_Goal of the exercise_
Reproduce the forum thread below on keeping melt-and-pour soap in a crock pot word for word, from start to finish.
─── Excerpt provided ───
# Crock Pot?



## Kraykz (Jan 19, 2011)

Hello Everyone!!!

Ok so.....

I offer my clients the option to pick their scent for their bath products, so I don't make them before they are requested. 

Can I keep my Melt and pour in a Crock pot and turn it on in the morning everyday so it is melted prior to requests and then shut it off in the evening and not lose the structure of the soap?


----------



## supersoaper3000 (Jan 19, 2011)

Depends on the temp you heat it up to, and how often you melt it.  Are you asking if you can melt soap everyday just in case you need it?  No.  Are you asking if you can melt soap on request and re-use any left over base for your next batch?  Absolutely.


----------



## Genny (Jan 20, 2011)

Be careful when melting soap in the crock pot, it burns quite easily.
If you're just making small batches at a time, a double boiler or microwave might be easier.


----------



## pixybratt (Jan 20, 2011)

the shop i help out at uses one at work, well not a crock pot it's a  deep fryer, and it has temp settings and it must be on the very lowest like almost not on. and it can only be on for short periods of time, unless i am using a lot of soap and keep melting new soap, other wise it becomes yellowish and cloudy from being over heated.


----------



## heartandsoap (Jan 20, 2011)

a little zap in the microwave. Have never used a crock pot. Just don't overheat your soap or you'll lose the lather.


----------



## AZ Soaper (Jan 23, 2011)

I use a rice cooker as it shuts off automatically. I used to do classes for Michael's and they sold a soap cooker that was just a rice cooker.


----------



## Catmehndi (Jan 24, 2011)
─── Data for analysis ───
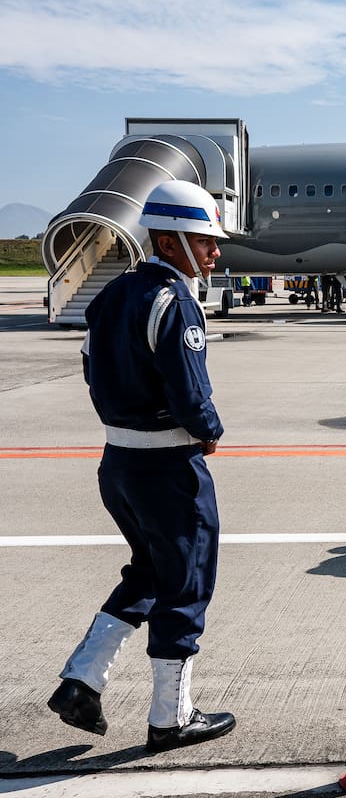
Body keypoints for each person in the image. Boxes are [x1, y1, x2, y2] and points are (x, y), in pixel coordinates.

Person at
───
─── Data for analysis ───
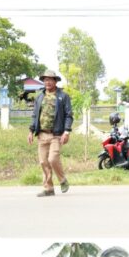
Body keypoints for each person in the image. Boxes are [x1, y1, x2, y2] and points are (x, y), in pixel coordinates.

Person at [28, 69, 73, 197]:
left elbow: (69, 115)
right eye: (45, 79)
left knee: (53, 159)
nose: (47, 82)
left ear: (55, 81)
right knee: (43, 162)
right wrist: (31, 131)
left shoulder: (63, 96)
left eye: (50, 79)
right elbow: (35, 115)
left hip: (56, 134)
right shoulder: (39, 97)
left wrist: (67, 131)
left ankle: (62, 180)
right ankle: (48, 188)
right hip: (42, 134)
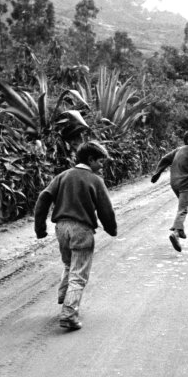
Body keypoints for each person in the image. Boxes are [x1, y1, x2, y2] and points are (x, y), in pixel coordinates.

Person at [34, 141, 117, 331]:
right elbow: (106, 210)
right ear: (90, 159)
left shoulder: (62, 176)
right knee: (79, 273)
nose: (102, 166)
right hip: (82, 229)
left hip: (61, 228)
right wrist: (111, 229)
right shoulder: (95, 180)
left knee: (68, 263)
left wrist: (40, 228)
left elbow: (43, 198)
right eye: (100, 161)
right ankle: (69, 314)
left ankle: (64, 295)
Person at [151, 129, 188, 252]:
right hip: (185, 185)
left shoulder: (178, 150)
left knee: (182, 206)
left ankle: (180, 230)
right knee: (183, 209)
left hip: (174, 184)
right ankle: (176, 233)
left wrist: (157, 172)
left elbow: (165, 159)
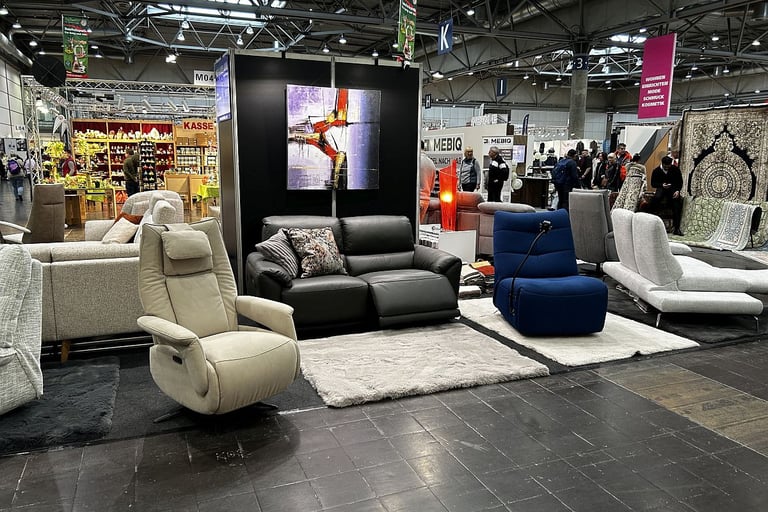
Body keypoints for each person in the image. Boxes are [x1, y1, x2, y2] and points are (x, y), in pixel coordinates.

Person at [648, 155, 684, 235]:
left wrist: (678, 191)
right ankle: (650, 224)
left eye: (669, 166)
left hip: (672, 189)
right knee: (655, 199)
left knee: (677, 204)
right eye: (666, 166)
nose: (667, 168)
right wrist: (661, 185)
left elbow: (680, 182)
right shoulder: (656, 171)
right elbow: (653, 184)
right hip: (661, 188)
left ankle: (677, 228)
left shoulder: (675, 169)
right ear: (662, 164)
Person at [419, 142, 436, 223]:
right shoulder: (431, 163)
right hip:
───
_Completed task_
# Crock Pot?



## Kraykz (Jan 19, 2011)

Hello Everyone!!!

Ok so.....

I offer my clients the option to pick their scent for their bath products, so I don't make them before they are requested. 

Can I keep my Melt and pour in a Crock pot and turn it on in the morning everyday so it is melted prior to requests and then shut it off in the evening and not lose the structure of the soap?


----------



## supersoaper3000 (Jan 19, 2011)

Depends on the temp you heat it up to, and how often you melt it.  Are you asking if you can melt soap everyday just in case you need it?  No.  Are you asking if you can melt soap on request and re-use any left over base for your next batch?  Absolutely.


----------



## Genny (Jan 20, 2011)

Be careful when melting soap in the crock pot, it burns quite easily.
If you're just making small batches at a time, a double boiler or microwave might be easier.


----------



## pixybratt (Jan 20, 2011)

the shop i help out at uses one at work, well not a crock pot it's a  deep fryer, and it has temp settings and it must be on the very lowest like almost not on. and it can only be on for short periods of time, unless i am using a lot of soap and keep melting new soap, other wise it becomes yellowish and cloudy from being over heated.


----------



## heartandsoap (Jan 20, 2011)

a little zap in the microwave. Have never used a crock pot. Just don't overheat your soap or you'll lose the lather.


----------



## AZ Soaper (Jan 23, 2011)

I use a rice cooker as it shuts off automatically. I used to do classes for Michael's and they sold a soap cooker that was just a rice cooker.


----------



## Catmehndi (Jan 24, 2011)